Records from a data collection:
--- START ---
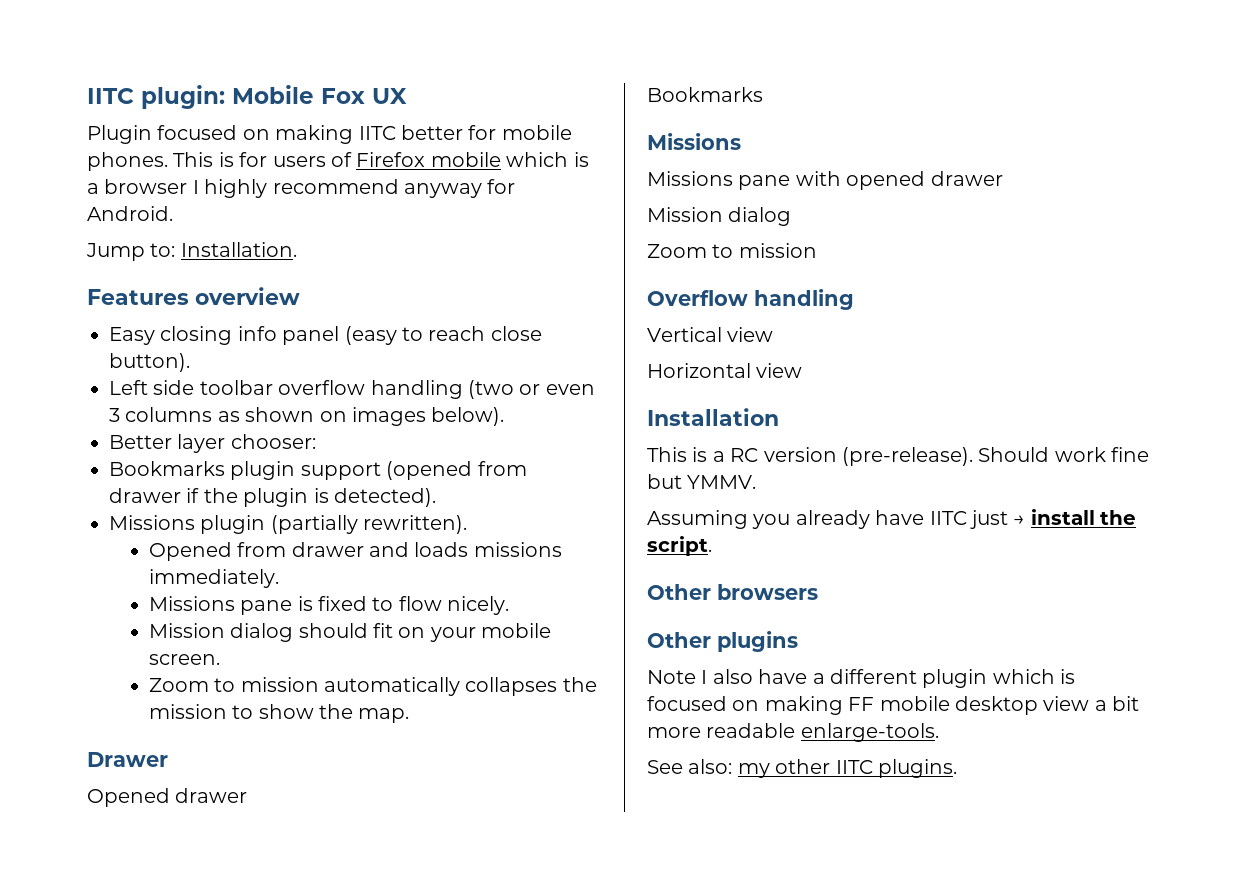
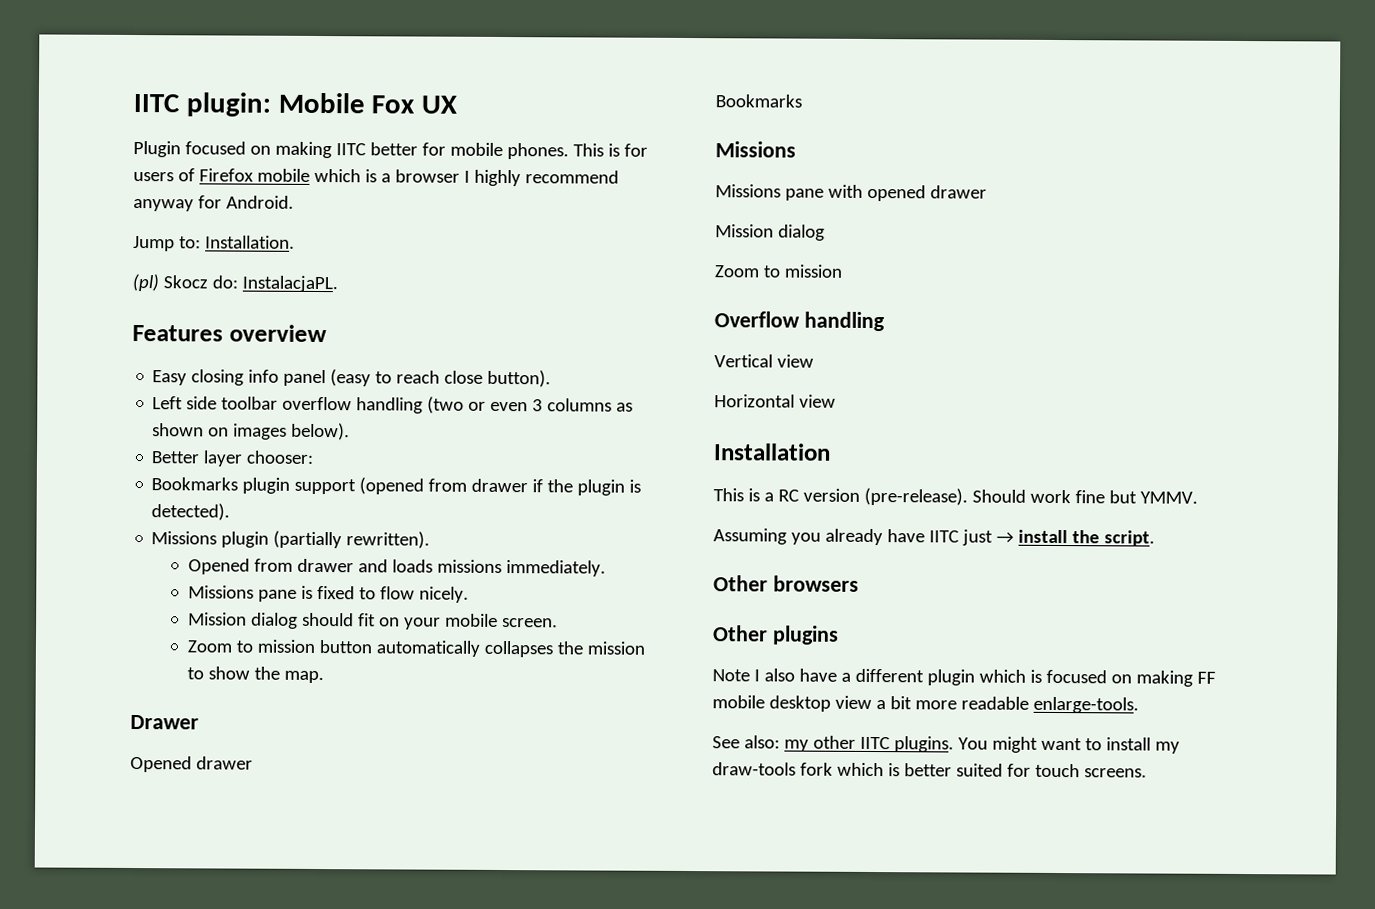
(297, 249) none -> [132,273,338,293] // (pl) Skocz do: InstalacjaPL.
(319, 684) none -> [318,640,372,654] button
(957, 768) none -> [957,736,1180,754] [712,762,1147,778] You might want to install my draw-tools fork which is better suited for touch screens.

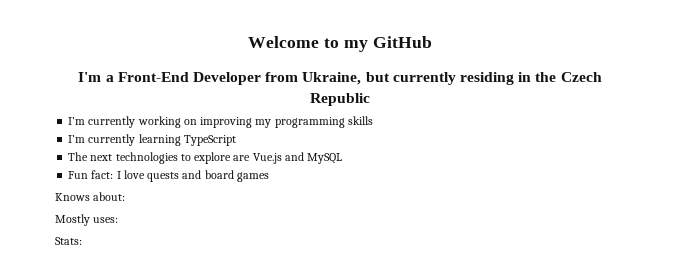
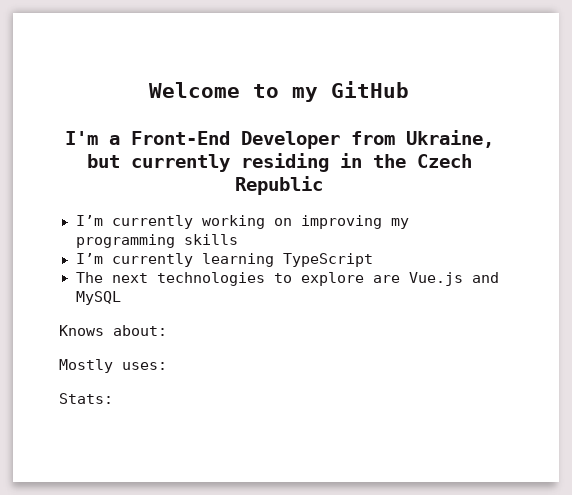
[68,170,269,182] // Fun fact: I love quests and board games -> (121, 298) none

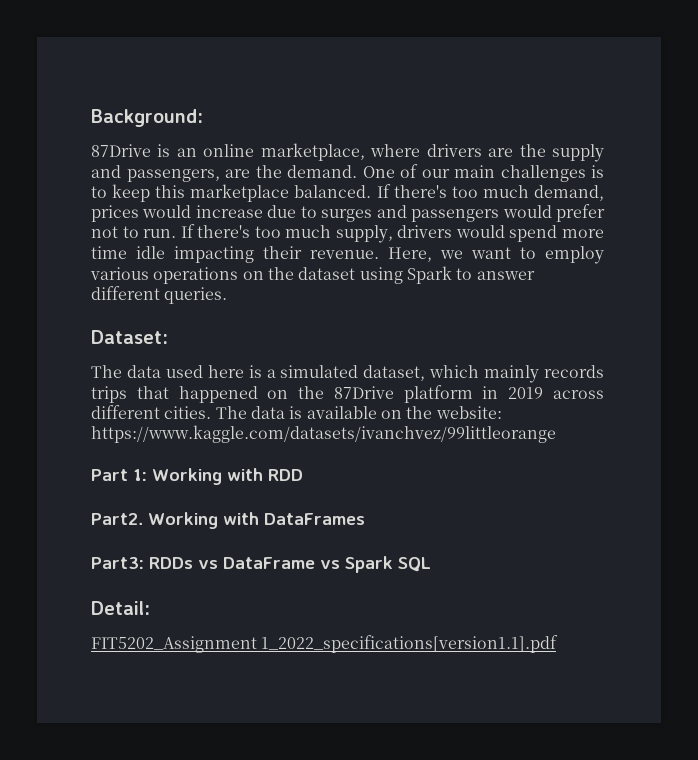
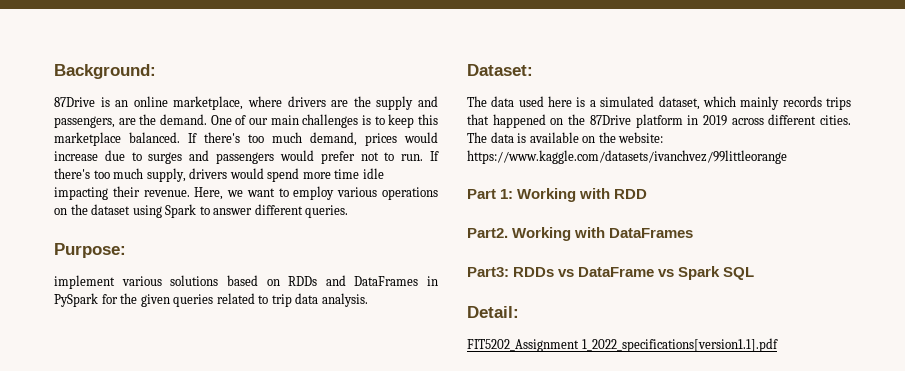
(228, 295) none -> [54,243,126,258] [54,275,438,289] [54,293,368,307] // Purpose: // implement various solutions based on RDDs and DataFrames in PySpark for the given queries related to trip data analysis.

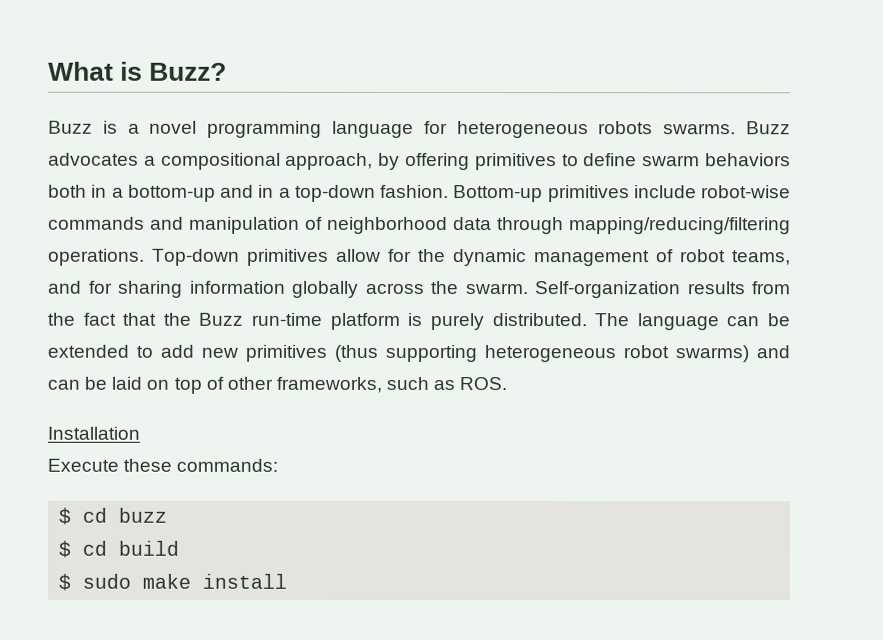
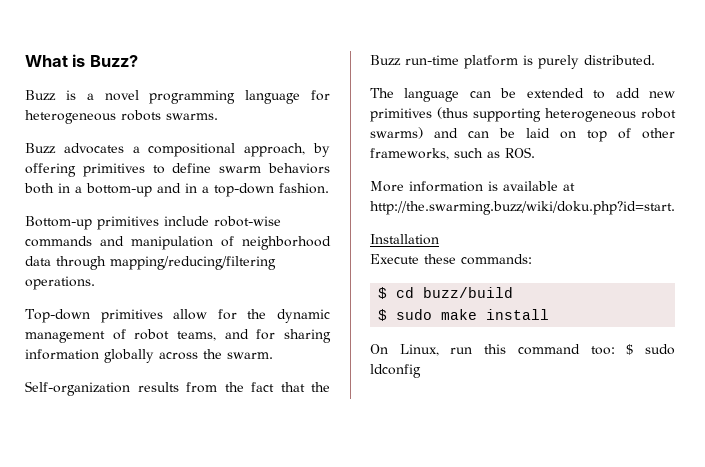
(737, 129) none -> (218, 116) //
(449, 191) none -> (329, 188) //
(145, 257) none -> (95, 283) //
(529, 289) none -> (273, 355) //
(588, 320) none -> (655, 60) //
(508, 384) none -> [370,181,575,192] [370,201,675,215] // More information is available at http://the.swarming.buzz/wiki/doku.php?id=start.
[118,507,168,523] [58,540,180,558] buzz // $ cd build -> [423,287,514,298] buzz/build
(288, 581) none -> [370,344,675,356] [370,364,421,378] // On Linux, run this command too: $ sudo ldconfig

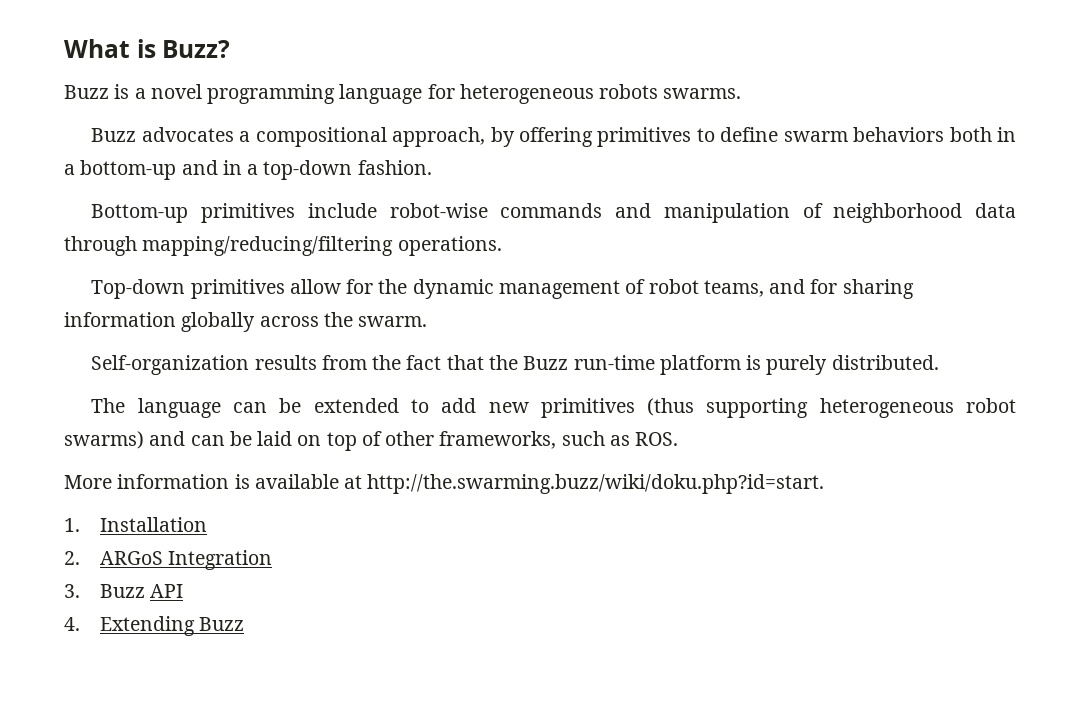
(675, 208) none -> [64,518,80,532] 1.
[370,254,532,265] [378,287,514,299] [378,309,550,321] [370,344,675,356] [370,364,421,378] Execute these commands: // $ cd buzz/build // $ sudo make install // On Linux, run this command too: $ sudo ldconfig -> [64,550,272,570] [64,584,183,598] [64,616,244,636] 2. ARGoS Integration // 3. Buzz API // 4. Extending Buzz

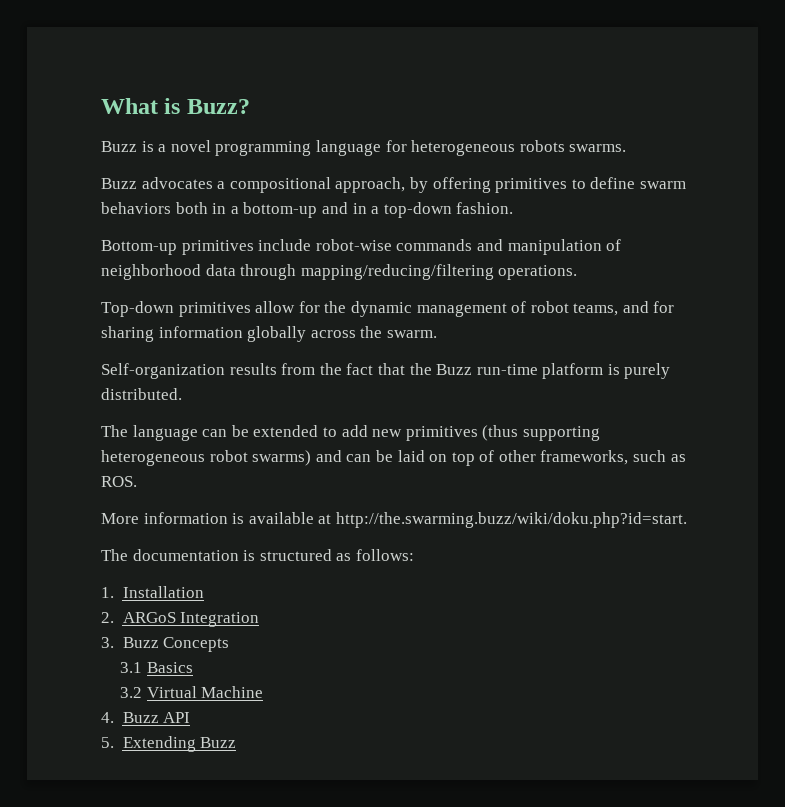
(825, 484) none -> [101,549,414,561] // The documentation is structured as follows:
(145, 591) none -> [163,637,230,652] [120,662,193,673] [120,686,264,698] [101,712,159,723] Concepts // 3.1 Basics // 3.2 Virtual Machine // 4. Buzz
[64,617,80,631] 4. -> [101,737,114,748] 5.

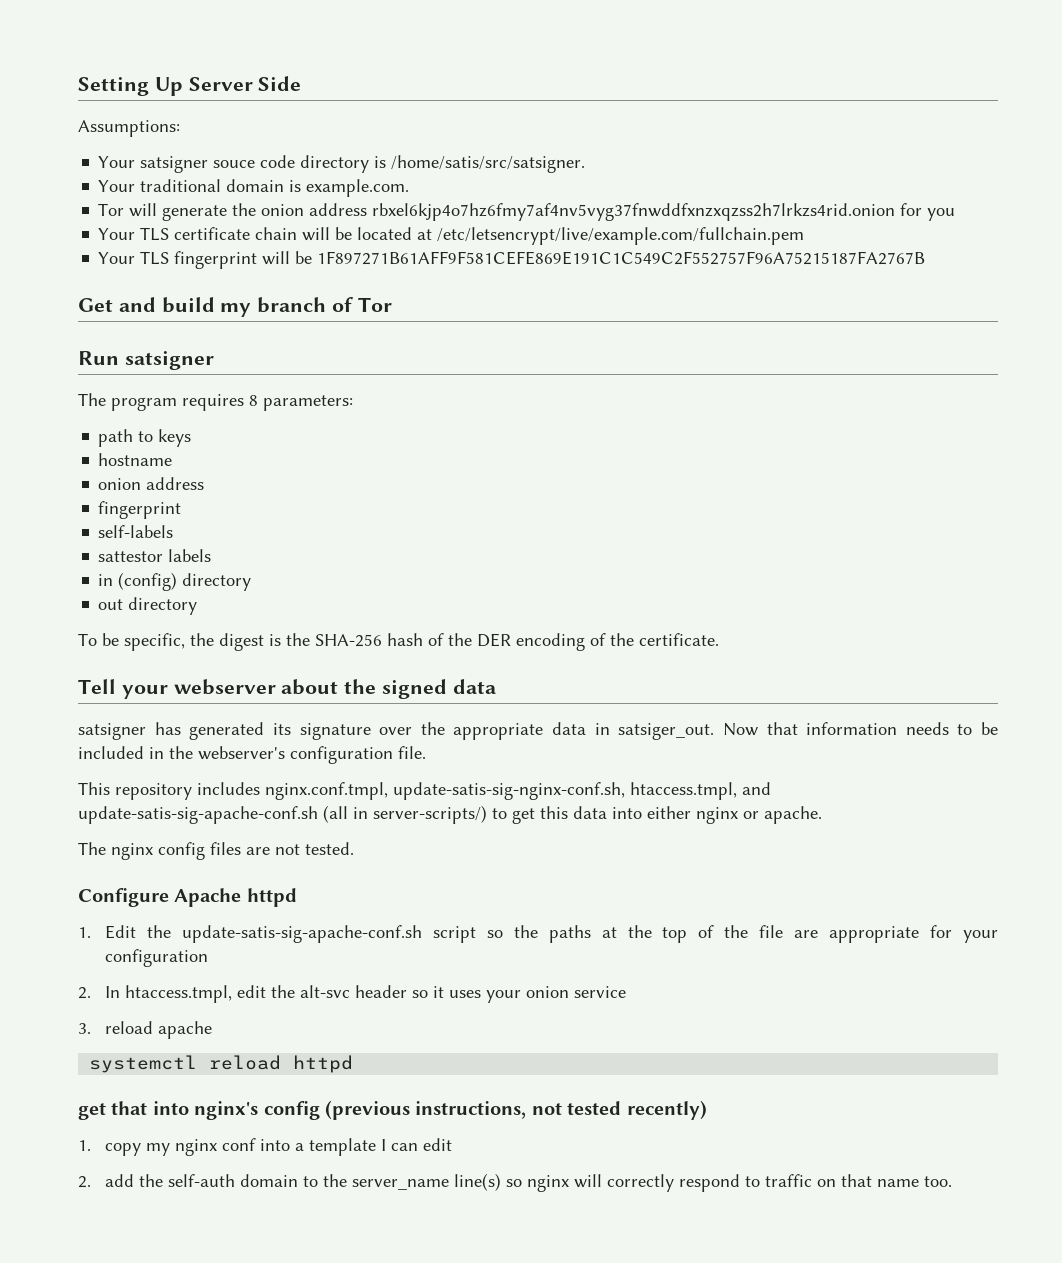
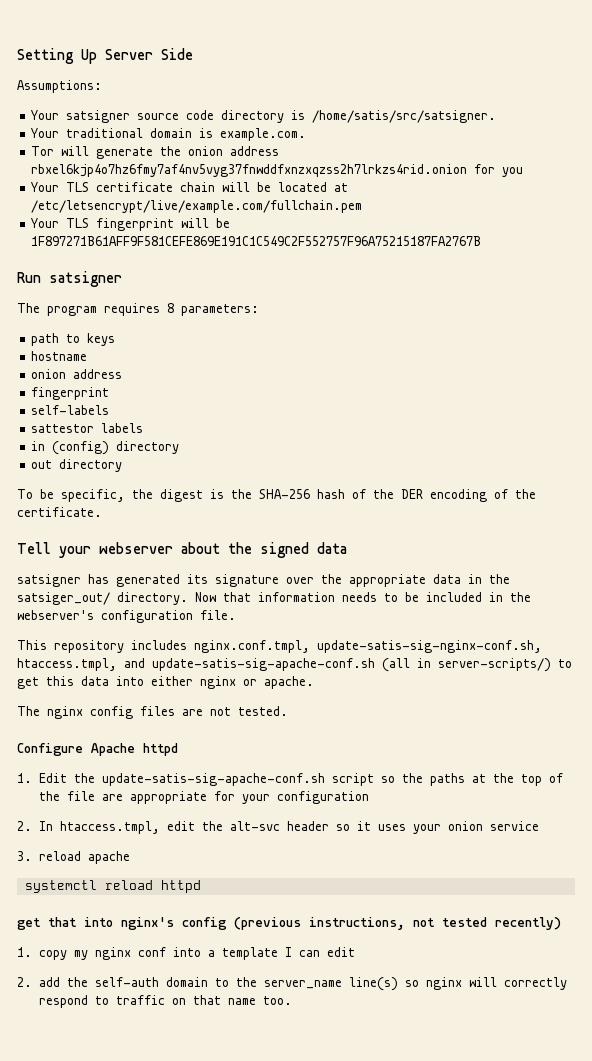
[213,160,256,168] souce -> [137,113,180,120] source
[78,297,392,317] // Get and build my branch of Tor -> (482, 241) none
[618,723,715,740] satsiger_out. -> [489,574,510,584] [17,592,188,605] the satsiger_out/ directory.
--- END ---
DIRECTIONS: What you return must match the records above exactly, minus any images.

ANSWER AREA:
(297, 249) none -> [132,273,338,293] // (pl) Skocz do: InstalacjaPL.
(319, 684) none -> [318,640,372,654] button
(957, 768) none -> [957,736,1180,754] [712,762,1147,778] You might want to install my draw-tools fork which is better suited for touch screens.

[68,170,269,182] // Fun fact: I love quests and board games -> (121, 298) none

(228, 295) none -> [54,243,126,258] [54,275,438,289] [54,293,368,307] // Purpose: // implement various solutions based on RDDs and DataFrames in PySpark for the given queries related to trip data analysis.

(737, 129) none -> (218, 116) //
(449, 191) none -> (329, 188) //
(145, 257) none -> (95, 283) //
(529, 289) none -> (273, 355) //
(588, 320) none -> (655, 60) //
(508, 384) none -> [370,181,575,192] [370,201,675,215] // More information is available at http://the.swarming.buzz/wiki/doku.php?id=start.
[118,507,168,523] [58,540,180,558] buzz // $ cd build -> [423,287,514,298] buzz/build
(288, 581) none -> [370,344,675,356] [370,364,421,378] // On Linux, run this command too: $ sudo ldconfig

(675, 208) none -> [64,518,80,532] 1.
[370,254,532,265] [378,287,514,299] [378,309,550,321] [370,344,675,356] [370,364,421,378] Execute these commands: // $ cd buzz/build // $ sudo make install // On Linux, run this command too: $ sudo ldconfig -> [64,550,272,570] [64,584,183,598] [64,616,244,636] 2. ARGoS Integration // 3. Buzz API // 4. Extending Buzz

(825, 484) none -> [101,549,414,561] // The documentation is structured as follows:
(145, 591) none -> [163,637,230,652] [120,662,193,673] [120,686,264,698] [101,712,159,723] Concepts // 3.1 Basics // 3.2 Virtual Machine // 4. Buzz
[64,617,80,631] 4. -> [101,737,114,748] 5.

[213,160,256,168] souce -> [137,113,180,120] source
[78,297,392,317] // Get and build my branch of Tor -> (482, 241) none
[618,723,715,740] satsiger_out. -> [489,574,510,584] [17,592,188,605] the satsiger_out/ directory.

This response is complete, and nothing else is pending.